INFORMATION GIVEN:
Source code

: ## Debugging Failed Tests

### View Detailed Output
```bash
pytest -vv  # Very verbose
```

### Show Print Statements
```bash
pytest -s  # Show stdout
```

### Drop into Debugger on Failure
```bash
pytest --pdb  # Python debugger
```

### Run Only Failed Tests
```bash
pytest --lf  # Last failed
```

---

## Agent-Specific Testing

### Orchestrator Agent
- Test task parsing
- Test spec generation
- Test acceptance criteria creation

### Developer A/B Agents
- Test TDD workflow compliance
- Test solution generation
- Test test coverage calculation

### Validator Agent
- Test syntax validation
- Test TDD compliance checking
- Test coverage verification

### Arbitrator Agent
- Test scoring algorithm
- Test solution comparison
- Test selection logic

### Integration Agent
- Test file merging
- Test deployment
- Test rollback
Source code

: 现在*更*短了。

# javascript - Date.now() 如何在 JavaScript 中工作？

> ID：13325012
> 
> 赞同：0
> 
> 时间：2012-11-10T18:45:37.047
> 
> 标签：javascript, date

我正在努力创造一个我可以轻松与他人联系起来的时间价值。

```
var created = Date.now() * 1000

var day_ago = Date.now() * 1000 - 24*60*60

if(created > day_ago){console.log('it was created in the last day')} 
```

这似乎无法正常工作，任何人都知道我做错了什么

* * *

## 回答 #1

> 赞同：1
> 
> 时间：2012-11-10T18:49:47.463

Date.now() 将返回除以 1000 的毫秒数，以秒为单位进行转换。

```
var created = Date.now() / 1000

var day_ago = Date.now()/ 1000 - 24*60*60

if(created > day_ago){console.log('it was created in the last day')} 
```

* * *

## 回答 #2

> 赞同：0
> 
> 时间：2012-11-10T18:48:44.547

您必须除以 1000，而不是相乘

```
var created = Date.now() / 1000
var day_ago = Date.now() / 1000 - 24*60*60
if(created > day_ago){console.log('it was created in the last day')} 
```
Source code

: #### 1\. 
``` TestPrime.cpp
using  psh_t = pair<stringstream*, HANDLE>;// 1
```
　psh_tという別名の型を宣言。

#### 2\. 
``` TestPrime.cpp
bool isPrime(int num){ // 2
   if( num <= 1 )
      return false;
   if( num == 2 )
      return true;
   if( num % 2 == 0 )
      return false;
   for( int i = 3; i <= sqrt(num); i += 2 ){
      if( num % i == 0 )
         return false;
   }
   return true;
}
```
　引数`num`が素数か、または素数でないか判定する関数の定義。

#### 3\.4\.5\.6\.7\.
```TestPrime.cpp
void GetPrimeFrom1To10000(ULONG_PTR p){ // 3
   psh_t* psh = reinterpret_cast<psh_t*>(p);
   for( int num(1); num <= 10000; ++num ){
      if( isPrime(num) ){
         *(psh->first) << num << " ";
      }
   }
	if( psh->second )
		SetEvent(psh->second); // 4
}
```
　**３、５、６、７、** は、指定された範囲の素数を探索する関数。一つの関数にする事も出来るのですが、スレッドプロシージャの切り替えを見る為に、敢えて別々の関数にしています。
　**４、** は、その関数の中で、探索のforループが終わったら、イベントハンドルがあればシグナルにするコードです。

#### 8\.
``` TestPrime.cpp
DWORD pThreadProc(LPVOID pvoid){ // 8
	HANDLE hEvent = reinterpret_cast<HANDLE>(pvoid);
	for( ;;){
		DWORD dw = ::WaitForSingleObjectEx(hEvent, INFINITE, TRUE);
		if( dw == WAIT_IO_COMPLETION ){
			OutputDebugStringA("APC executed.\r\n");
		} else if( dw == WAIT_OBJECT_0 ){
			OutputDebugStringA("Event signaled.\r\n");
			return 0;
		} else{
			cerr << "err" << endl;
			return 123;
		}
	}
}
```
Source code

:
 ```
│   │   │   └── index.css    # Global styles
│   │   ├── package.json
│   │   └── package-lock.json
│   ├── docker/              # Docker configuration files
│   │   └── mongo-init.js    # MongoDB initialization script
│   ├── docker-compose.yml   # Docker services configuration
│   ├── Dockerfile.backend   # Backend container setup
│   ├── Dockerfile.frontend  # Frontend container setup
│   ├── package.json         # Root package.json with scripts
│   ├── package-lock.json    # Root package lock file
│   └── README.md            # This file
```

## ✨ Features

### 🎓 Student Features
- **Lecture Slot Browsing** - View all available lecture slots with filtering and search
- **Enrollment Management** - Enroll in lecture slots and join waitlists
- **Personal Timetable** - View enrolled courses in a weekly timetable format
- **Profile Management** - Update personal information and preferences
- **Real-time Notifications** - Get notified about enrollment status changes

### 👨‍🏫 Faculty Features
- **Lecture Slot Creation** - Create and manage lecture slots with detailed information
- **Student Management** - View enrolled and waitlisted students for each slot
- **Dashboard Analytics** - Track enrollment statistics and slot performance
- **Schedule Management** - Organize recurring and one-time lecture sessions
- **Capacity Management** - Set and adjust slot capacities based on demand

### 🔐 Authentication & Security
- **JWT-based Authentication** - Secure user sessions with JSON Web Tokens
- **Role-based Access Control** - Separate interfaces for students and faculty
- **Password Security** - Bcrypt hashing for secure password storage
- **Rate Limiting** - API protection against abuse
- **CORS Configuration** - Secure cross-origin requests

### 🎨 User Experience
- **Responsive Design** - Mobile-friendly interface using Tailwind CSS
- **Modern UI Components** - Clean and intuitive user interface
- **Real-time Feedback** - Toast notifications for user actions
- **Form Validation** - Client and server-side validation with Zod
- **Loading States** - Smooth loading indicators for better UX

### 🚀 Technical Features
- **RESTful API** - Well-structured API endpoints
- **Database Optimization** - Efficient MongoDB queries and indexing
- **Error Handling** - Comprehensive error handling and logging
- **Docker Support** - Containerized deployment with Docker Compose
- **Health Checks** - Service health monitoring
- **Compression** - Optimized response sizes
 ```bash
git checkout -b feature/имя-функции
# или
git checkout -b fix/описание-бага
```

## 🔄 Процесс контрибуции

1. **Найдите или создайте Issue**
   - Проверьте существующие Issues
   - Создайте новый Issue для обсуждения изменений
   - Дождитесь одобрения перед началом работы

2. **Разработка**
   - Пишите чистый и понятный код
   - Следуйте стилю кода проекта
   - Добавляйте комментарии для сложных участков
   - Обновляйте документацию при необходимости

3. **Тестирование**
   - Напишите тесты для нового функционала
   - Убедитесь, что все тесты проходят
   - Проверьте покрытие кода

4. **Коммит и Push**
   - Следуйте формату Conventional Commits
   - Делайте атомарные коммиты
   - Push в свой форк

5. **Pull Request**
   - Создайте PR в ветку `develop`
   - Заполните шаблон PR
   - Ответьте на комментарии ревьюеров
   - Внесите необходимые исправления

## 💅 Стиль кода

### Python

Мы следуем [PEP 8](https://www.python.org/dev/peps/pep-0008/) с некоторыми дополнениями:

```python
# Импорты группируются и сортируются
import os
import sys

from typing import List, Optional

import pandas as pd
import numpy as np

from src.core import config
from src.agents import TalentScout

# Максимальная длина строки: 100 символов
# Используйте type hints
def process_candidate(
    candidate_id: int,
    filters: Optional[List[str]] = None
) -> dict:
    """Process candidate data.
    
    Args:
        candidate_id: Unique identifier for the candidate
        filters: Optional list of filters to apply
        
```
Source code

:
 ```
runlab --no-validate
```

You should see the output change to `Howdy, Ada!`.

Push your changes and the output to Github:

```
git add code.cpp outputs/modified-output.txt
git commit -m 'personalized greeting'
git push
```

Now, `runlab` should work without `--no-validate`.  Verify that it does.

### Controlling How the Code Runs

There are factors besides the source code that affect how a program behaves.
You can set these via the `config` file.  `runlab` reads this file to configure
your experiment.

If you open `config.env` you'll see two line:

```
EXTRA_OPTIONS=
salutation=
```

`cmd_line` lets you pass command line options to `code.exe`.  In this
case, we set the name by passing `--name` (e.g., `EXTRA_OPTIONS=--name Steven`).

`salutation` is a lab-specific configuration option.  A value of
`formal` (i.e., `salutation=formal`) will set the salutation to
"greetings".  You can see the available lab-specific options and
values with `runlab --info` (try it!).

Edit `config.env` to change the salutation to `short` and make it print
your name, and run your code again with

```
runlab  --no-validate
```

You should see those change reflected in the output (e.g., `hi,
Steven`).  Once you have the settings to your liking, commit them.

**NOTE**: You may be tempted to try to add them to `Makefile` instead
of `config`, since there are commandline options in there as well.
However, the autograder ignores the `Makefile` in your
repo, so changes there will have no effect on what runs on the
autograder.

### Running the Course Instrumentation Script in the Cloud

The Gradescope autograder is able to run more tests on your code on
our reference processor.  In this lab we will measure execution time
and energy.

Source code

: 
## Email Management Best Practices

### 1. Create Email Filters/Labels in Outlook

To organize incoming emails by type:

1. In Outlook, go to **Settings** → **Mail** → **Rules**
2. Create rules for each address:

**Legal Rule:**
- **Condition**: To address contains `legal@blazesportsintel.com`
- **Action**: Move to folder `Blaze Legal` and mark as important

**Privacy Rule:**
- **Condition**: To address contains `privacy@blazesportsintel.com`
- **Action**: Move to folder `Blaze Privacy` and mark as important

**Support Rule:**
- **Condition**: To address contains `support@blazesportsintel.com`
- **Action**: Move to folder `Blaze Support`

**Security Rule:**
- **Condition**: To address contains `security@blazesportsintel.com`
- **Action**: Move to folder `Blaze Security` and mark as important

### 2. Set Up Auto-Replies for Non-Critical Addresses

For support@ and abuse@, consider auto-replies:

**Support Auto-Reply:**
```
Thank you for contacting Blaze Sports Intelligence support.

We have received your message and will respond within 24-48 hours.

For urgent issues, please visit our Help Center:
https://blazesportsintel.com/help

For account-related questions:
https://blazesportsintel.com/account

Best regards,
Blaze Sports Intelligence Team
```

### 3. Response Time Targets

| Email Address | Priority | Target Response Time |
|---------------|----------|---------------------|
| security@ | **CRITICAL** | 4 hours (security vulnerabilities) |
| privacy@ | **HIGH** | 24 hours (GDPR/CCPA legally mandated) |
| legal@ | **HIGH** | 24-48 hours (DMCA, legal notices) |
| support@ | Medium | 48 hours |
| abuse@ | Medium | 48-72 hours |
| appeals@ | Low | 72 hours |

TASK OBJECTIVE: The entries above hold a line with "3. **Тестирование**" and a later line with "- Push в свой форк". Write out exactly those lines and all lines between, nothing more.

EXERCISE RESPONSE:
3. **Тестирование**
   - Напишите тесты для нового функционала
   - Убедитесь, что все тесты проходят
   - Проверьте покрытие кода

4. **Коммит и Push**
   - Следуйте формату Conventional Commits
   - Делайте атомарные коммиты
   - Push в свой форк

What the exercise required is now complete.